What the task asks: Duplicate every line of the listing below word for word, omitting the pictures.

Dataset entries
□ □ □ □ □ □ □

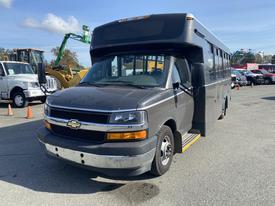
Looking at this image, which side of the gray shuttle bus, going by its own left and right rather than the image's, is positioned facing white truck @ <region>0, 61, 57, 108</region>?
right

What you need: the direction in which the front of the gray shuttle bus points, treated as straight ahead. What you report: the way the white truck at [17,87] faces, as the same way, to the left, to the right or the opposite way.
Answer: to the left

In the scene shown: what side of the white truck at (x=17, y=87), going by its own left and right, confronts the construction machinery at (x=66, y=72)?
left

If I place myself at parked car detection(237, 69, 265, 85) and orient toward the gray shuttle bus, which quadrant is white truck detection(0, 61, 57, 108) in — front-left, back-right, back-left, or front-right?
front-right

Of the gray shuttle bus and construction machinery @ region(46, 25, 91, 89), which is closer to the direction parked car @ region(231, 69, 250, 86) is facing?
the gray shuttle bus

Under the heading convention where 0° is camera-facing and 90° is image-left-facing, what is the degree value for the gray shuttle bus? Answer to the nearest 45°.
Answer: approximately 45°

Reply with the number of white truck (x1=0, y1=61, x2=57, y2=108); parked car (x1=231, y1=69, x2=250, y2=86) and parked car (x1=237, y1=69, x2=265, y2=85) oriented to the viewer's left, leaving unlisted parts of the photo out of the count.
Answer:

□ □ □ □ □ □ □

Output of the task:
Looking at this image, which side of the gray shuttle bus, going by its own left and right rather than the image's, is positioned facing white truck @ <region>0, 61, 57, 108</region>?
right

What you need: the direction in which the front of the gray shuttle bus points, treated as straight ahead. What you report: the way the white truck at [17,87] faces, as the same way, to the left, to the right or the opposite way.
Answer: to the left

In the scene shown: what side of the white truck at (x=17, y=87), going by its own left and right, confronts the construction machinery at (x=66, y=72)?
left

If I place myself at parked car detection(237, 69, 265, 85) and orient toward the gray shuttle bus, which quadrant is white truck detection(0, 61, 57, 108) in — front-left, back-right, back-left, or front-right?
front-right

Of the gray shuttle bus and construction machinery @ region(46, 25, 91, 89), which is closer to the direction parked car @ region(231, 69, 250, 86) is facing?
the gray shuttle bus

Under the heading convention where 0° is camera-facing and 90° is image-left-facing, what is the degree value for the gray shuttle bus? Answer to the nearest 45°.
Answer: approximately 45°

Reply with the number of white truck (x1=0, y1=61, x2=57, y2=108); parked car (x1=231, y1=69, x2=250, y2=86) and parked car (x1=237, y1=69, x2=265, y2=85) oriented to the viewer's left, leaving unlisted parts of the photo out of the count.
Answer:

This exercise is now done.